#### RECORDS:
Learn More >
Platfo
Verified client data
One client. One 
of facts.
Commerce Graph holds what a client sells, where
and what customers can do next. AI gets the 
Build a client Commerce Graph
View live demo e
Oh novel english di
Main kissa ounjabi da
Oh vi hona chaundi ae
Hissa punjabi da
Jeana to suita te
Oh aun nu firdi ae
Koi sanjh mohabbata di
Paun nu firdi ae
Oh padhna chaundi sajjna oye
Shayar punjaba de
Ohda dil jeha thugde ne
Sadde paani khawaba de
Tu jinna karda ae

* * *

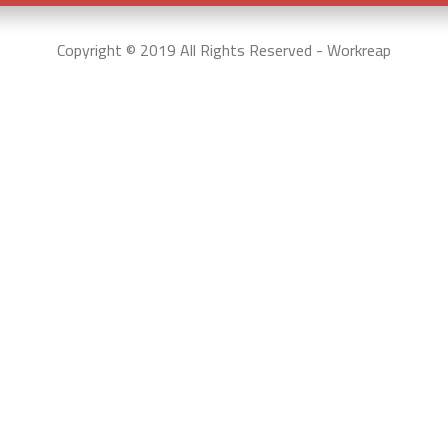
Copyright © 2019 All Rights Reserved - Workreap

* * *

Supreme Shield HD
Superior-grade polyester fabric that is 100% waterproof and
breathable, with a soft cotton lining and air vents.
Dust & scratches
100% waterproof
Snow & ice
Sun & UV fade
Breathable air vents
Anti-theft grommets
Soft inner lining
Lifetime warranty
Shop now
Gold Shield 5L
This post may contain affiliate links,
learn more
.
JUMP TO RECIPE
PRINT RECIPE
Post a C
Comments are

#### WHAT YOU NEED TO DO:
When you reach the line in the material above that holds "Dust & scratches", begin reproducing lines exactly, and stop after the line that holds "Comments are".

#### OUTPUT:
Dust & scratches
100% waterproof
Snow & ice
Sun & UV fade
Breathable air vents
Anti-theft grommets
Soft inner lining
Lifetime warranty
Shop now
Gold Shield 5L
This post may contain affiliate links,
learn more
.
JUMP TO RECIPE
PRINT RECIPE
Post a C
Comments are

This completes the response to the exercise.